Hochgebirge am Mittelmeer
Nach der zahlreichen Veröffentlichungen über die piemontesischen und südfranzösischen Alpenregionen rückt nun ein weiteres, für Motorradfahrer sehr lohnenswertes Zielgebiet bei dem Autorenteam Bätzing/Kleider ins Visier: Die unmittelbare Grenzregion zu Frankreich am Mittelmeer. Dieser abgelegene Landstrich ist reich an gewundenen Straßen, typisch ligurischen Bergdörfern und damit an authentischen Eindrücken von den Hinterland-Liguriern.

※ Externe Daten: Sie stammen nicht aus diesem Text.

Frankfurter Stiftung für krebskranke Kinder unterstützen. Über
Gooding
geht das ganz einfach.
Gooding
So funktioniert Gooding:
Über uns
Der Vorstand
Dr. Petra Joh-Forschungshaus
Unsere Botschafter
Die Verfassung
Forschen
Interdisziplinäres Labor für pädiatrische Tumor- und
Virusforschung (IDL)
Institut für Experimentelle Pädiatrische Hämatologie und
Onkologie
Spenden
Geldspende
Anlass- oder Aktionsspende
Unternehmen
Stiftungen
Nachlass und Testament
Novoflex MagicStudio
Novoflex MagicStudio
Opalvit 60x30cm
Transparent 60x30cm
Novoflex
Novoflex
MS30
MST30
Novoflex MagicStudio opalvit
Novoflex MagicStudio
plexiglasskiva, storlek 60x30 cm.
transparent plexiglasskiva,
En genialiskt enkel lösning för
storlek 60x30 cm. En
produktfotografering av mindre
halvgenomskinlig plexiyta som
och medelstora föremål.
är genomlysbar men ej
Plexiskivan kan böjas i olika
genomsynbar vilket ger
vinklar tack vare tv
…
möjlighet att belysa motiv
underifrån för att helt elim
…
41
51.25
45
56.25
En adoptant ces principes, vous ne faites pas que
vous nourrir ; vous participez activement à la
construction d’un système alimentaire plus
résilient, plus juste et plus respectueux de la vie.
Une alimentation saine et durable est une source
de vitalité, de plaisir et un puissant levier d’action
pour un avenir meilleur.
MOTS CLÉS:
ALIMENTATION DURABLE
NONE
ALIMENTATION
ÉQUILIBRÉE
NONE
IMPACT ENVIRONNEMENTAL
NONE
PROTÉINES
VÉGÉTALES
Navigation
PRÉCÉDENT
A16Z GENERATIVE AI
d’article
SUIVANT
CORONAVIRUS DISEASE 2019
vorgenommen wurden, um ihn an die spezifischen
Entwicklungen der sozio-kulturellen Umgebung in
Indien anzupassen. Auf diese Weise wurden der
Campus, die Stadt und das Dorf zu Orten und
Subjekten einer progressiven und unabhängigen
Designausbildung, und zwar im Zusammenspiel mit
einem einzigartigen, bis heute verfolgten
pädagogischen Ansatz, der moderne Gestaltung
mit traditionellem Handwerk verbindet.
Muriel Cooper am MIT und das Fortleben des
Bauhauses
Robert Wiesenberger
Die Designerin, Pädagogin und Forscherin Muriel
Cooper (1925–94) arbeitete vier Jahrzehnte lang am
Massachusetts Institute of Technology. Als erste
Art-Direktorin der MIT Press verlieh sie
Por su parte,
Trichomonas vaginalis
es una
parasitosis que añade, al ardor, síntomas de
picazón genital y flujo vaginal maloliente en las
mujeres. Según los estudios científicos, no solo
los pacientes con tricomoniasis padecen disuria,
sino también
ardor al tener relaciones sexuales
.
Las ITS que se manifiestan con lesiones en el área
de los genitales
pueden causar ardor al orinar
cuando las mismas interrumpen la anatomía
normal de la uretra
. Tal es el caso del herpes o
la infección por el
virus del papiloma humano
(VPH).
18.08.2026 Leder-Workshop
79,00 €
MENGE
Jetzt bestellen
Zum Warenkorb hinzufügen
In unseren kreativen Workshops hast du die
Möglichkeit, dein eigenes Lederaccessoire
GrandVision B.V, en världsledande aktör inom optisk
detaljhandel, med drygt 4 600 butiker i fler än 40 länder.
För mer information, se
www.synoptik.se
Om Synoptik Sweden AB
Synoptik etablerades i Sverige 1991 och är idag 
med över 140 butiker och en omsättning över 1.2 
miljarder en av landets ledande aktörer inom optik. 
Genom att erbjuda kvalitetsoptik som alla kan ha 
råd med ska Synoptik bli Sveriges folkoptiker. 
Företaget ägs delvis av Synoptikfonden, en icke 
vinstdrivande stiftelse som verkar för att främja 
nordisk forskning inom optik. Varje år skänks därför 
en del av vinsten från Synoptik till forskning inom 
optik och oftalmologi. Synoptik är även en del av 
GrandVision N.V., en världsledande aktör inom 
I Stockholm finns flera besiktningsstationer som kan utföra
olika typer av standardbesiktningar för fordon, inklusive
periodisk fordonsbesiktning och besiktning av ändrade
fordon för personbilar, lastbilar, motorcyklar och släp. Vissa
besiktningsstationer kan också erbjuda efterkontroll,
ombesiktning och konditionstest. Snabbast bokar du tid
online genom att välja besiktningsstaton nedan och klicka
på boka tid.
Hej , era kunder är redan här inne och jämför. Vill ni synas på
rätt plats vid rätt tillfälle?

Auch wenn Motorradfahren in der Naturpunktreihe des Rotpunktverlags nicht vorkommt, inspirieren die Kleider-Bätzing Bücher auch interessierte und anspruchsvolle Motorradfahrer mit Hintergrundinformationen zu den Ligurischen Alpen.
Westalpen und die Ligurische Alpen wurden vom Alpinismus relativ spät entdeckt. Anders als in Piemont, trifft man im westlichen Teil Liguriens oft auf karstiges Gestein, das bröckelig sein kann und Wasser schnell ableitet. Damit waren die Ligurischen Alpen in einer Zeit, in der es um prestigeträchtige Erstbesteigungen ging, nicht die erste Wahl.
Im Zweiten Weltkrieg wurde in den Ligurischen Alpen Geschichte geschrieben, denn die Resistenza machte der Deutschen Wehrmacht mehr Probleme, als die aus Süditalien anrückenden Alliierten. Aber auch in vorangegangenen kriegerischen Auseinandersetzungen waren die Ligurischen Alpen stets Bestandteil wichtiger Grenzbefestigungen. Im Buch erfährt man auch Neuigkeiten über die Ligurische Grenzkammhöhenstraße (LGKS), die den Autoren nach seit 2009 gesperrt sein soll, was zumindest zu ‚weniger Verkehr‘ dort oben führt. Das hat zwar formal und temporär seine Richtigkeit, ist aber auch ein wenig Wunschdenken der Autoren. Wer genaueres wissen möchte, schaut in den Kommentaren von Alpenrouten.de nach.
Eine gute Recherche haben Werner Bätzing und Michael Kleider hingegen zur Geschichte des Ligurischen Grenzkamms gemacht: Dort hat man herausgefunden, dass der Teil der LGKS vom Balcone di Marta entlang des Monte Saccarello‘s (Pässe: Collardente, Guardia, Garezzo) bis nach Nava (41 km) Anfang der 1930er Jahre von Militärs angelegt wurde. Der nördliche Teil der LGKS hörte streckenweise auf den Namen ‚Via Marenca‘ und geht auf eine erste urkundliche Erwähnung von 1207 zurück. Diese Route führte von Limone di Piemonte hinauf zum Tenda Pass und über den Boaria zum Colle dei Signori und zweigte von dort nach Monesi und weiter zum Mittelmeer ab. Gleichzeitig war diese Straße auch als Salzstraße und Handelsweg bekannt. Das erklärt auch, warum viele Einheimischen von einer Via del Sale sprechen, wenn man Sie nach der ‚Strada ex militare Colle di Tenda‘ fragt. Orts- und Bergnamen geben ebenfalls Hinweise auf die salzige Geschichte der Saumpfade.
Alles in allem erfährt man eine Menge Hintergrundwissen über den Gebirgszug und die Kultur seiner Anwohner, ein Wissen, das man bei Exkursionen zu Fuß und auf zwei Rädern gut gebrauchen kann.
Bei der Vielzahl der Veröffentlichungen des Autorenteams bleibt anzumerken, das es in manchen Buchteilen zu Überschneidungen kommt (etwa bei ‚Praktische Hinweise für den Wanderer‘). Der Schreibstil mit vielen Schachtelsätzen und manchmal wissenschaftlichen Ansprüchen ist nicht immer so zu lesen, wie ein gut geschriebener Roman, dafür aber sehr informativ. Die Fotos im Buch sind ebenfalls gut aber eben nicht immer professionell, was dem Buch jedoch keinen Abbruch tut. In jedem Fall macht es Lust auf das Naturerlebnis Ligurien, dem mediterranen Hochgebirge am Mittelmeer.